start RECORDS SUPPLIED

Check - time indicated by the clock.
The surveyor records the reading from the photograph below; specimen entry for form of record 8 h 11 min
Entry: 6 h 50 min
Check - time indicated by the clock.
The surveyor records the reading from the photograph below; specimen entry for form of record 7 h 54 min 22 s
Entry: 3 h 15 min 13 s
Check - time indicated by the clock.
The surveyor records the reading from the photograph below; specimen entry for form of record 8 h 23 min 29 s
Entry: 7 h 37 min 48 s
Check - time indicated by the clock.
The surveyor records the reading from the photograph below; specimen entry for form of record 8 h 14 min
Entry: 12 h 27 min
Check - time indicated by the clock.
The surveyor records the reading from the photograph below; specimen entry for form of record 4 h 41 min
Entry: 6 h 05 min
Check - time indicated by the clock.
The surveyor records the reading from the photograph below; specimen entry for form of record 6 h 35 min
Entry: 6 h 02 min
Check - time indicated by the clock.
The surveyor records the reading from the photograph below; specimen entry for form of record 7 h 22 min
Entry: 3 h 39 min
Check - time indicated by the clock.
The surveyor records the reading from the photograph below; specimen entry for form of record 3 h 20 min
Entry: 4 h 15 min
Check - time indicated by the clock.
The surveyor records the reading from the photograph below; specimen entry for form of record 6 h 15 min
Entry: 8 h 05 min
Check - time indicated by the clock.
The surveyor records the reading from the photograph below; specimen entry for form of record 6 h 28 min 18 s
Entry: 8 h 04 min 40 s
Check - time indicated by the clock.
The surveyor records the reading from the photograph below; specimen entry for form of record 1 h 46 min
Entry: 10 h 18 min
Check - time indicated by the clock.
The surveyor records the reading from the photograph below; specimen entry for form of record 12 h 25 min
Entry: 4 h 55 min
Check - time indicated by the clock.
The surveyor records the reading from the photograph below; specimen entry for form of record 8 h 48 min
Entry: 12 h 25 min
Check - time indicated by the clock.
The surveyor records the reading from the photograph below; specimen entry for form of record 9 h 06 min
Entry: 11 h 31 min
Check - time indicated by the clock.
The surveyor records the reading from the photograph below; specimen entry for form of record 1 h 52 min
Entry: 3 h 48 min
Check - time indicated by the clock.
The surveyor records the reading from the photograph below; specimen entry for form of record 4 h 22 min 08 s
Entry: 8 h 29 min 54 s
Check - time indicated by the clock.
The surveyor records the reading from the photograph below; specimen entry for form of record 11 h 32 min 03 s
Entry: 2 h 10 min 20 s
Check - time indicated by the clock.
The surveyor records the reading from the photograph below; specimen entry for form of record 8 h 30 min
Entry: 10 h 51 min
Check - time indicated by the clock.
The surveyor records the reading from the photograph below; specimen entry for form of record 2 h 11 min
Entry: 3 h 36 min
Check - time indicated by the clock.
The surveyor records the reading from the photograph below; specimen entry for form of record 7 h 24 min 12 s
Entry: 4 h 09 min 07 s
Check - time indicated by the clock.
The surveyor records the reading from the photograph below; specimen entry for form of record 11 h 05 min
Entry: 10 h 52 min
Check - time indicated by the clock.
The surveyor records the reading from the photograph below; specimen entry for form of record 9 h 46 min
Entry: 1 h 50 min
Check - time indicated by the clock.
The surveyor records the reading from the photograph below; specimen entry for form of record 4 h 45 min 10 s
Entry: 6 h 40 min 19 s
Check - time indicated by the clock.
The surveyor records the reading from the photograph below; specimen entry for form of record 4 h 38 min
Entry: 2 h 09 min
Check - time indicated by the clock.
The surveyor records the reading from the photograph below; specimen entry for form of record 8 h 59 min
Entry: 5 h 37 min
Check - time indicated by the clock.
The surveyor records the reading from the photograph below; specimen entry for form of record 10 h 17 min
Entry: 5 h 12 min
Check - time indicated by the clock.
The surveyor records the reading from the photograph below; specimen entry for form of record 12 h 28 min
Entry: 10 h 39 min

end RECORDS SUPPLIED

- **DO THIS**
Render every line from the start of the items through the line containing "Entry: 3 h 39 min", both included, as a Markdown table with the columns Row and Line. Number the rows and leave out any blank lines.

- **COMPLETE RESPONSE**
| Row | Line |
|---|---|
| 1 | Check - time indicated by the clock. |
| 2 | The surveyor records the reading from the photograph below; specimen entry for form of record 8 h 11 min |
| 3 | Entry: 6 h 50 min |
| 4 | Check - time indicated by the clock. |
| 5 | The surveyor records the reading from the photograph below; specimen entry for form of record 7 h 54 min 22 s |
| 6 | Entry: 3 h 15 min 13 s |
| 7 | Check - time indicated by the clock. |
| 8 | The surveyor records the reading from the photograph below; specimen entry for form of record 8 h 23 min 29 s |
| 9 | Entry: 7 h 37 min 48 s |
| 10 | Check - time indicated by the clock. |
| 11 | The surveyor records the reading from the photograph below; specimen entry for form of record 8 h 14 min |
| 12 | Entry: 12 h 27 min |
| 13 | Check - time indicated by the clock. |
| 14 | The surveyor records the reading from the photograph below; specimen entry for form of record 4 h 41 min |
| 15 | Entry: 6 h 05 min |
| 16 | Check - time indicated by the clock. |
| 17 | The surveyor records the reading from the photograph below; specimen entry for form of record 6 h 35 min |
| 18 | Entry: 6 h 02 min |
| 19 | Check - time indicated by the clock. |
| 20 | The surveyor records the reading from the photograph below; specimen entry for form of record 7 h 22 min |
| 21 | Entry: 3 h 39 min |